From my time at CISA, I saw firsthand the incredible progress the industry made in elevating software supply chain security, with government and the private sector championing initiatives like the Software Bill of Materials (SBOM). This policy push was vital, but it has revealed a significant blind spot: the operational gap between a static list of ingredients and a dynamic threat environment. An SBOM can tell you if a component is known to be vulnerable, but it creates immense operational burdens and can’t tell you if a trusted, legitimate-looking component begins acting maliciously at runtime.

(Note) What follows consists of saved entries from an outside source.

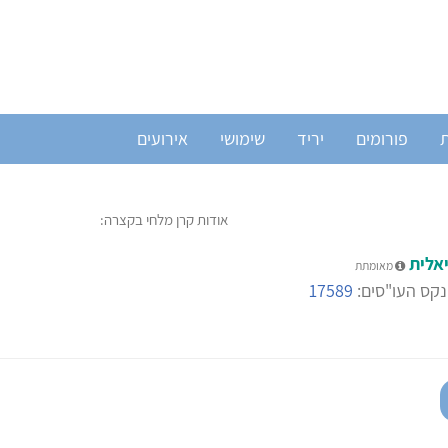
ת
פורומים
יריד
שימושי
אירועים
אודות קרן מלחי בקצרה:
אלית
מאומתת
קס העו"סים:
17589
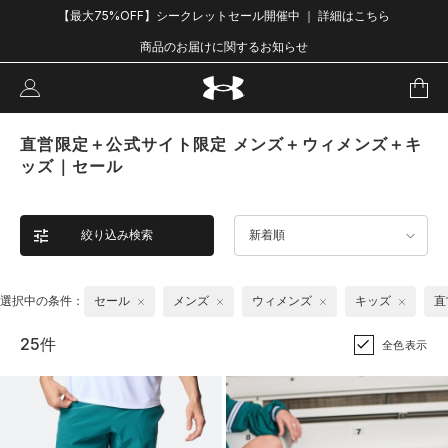
【最大75%OFF】シークレットセール開催中 ｜ 詳細はこちら
商品のお届けに関するお知らせ
直営限定＋公式サイト限定 メンズ＋ウィメンズ＋キ
ッズ｜セール
絞り込み検索
新着順
選択中の条件：
セール
メンズ
ウィメンズ
キッズ
直
25件
全色表示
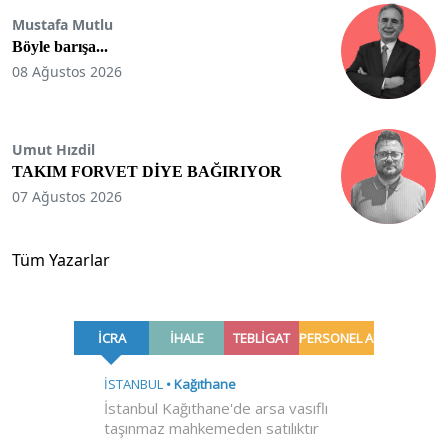
Mustafa Mutlu
Böyle barışa...
08 Ağustos 2026
Umut Hızdil
TAKIM FORVET DİYE BAĞIRIYOR
07 Ağustos 2026
Tüm Yazarlar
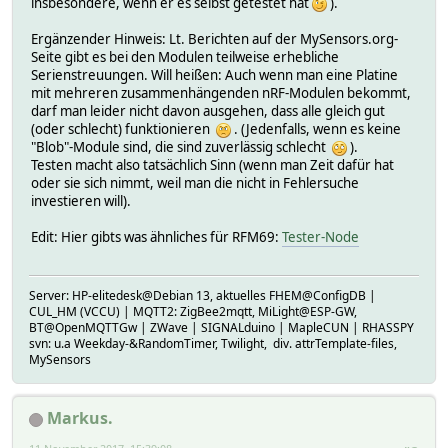
insbesondere, wenn er es selbst getestet hat
).
Ergänzender Hinweis: Lt. Berichten auf der MySensors.org-
Seite gibt es bei den Modulen teilweise erhebliche
Serienstreuungen. Will heißen: Auch wenn man eine Platine
mit mehreren zusammenhängenden nRF-Modulen bekommt,
darf man leider nicht davon ausgehen, dass alle gleich gut
(oder schlecht) funktionieren
. (Jedenfalls, wenn es keine
"Blob"-Module sind, die sind zuverlässig schlecht
).
Testen macht also tatsächlich Sinn (wenn man Zeit dafür hat
oder sie sich nimmt, weil man die nicht in Fehlersuche
investieren will).
Edit: Hier gibts was ähnliches für RFM69:
Tester-Node
Server: HP-elitedesk@Debian 13, aktuelles FHEM@ConfigDB |
CUL_HM (VCCU) | MQTT2: ZigBee2mqtt, MiLight@ESP-GW,
BT@OpenMQTTGw | ZWave | SIGNALduino | MapleCUN | RHASSPY
svn: u.a Weekday-&RandomTimer, Twilight, div. attrTemplate-files,
MySensors
Markus.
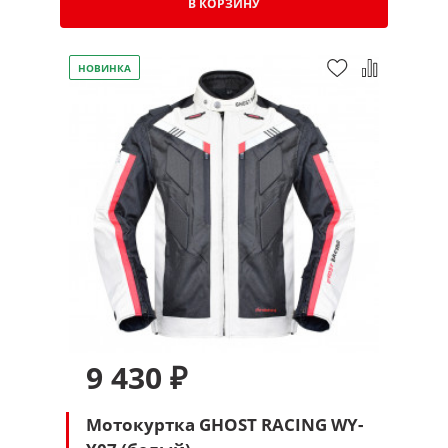
В КОРЗИНУ
НОВИНКА
9 430 ₽
Мотокуртка GHOST RACING WY-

Attackers are actively exploiting this gap. They target the CI/CD pipeline—the build and deployment infrastructure—to inject malicious code after static scans are complete. This compromised software, often properly signed and trusted, becomes a Trojan horse in the production environment. This is where the blind spot becomes a critical risk; your security tools see a legitimate application, but the reality is an active threat.

At SentinelOne, we bridge this gap between policy and reality by focusing on autonomous runtime security. Our approach is to complement static analysis with behavioral AI that monitors what software does, not just what it is. By establishing a baseline for normal behavior, we can instantly detect and block a trusted component when it attempts to encrypt a file, exfiltrate data, or contact a malicious domain. This provides the essential safety net that catches threats designed to bypass pre-deployment checks, turning a static SBOM into a dynamically defended software environment.

Q3. What are SentinelOne's plans at SecTor 2025? What are your company's plans for engaging with customers, researchers and other attendees at the event?

At this year's SecTor, SentinelOne is excited to showcase how we’re redefining cybersecurity with AI-powered innovation. Our plans include live demonstrations of our latest platform advancements, thought leadership sessions with our experts, and opportunities to connect one-on-one with customers, and peers in the community.

A key highlight this year is our recent acquisition of Prompt Security, which strengthens our ability to help companies securely adopt and scale generative AI.

We’re also proud to host Partner Power Hours on both days at our booth, featuring our strategic partners including AWS, Assurance IT, Bell, Mobia, and others. These sessions will provide attendees with unique insights into how SentinelOne and our partners are working together to deliver stronger, more comprehensive security outcomes.

Beyond the booth, you’ll also find us hosting customer events with our strategic tech alliances and joining networking sessions and community meetups. For us, SecTor isn’t just about showcasing technology—it’s about deepening relationships and building stronger partnerships across the cybersecurity ecosystem.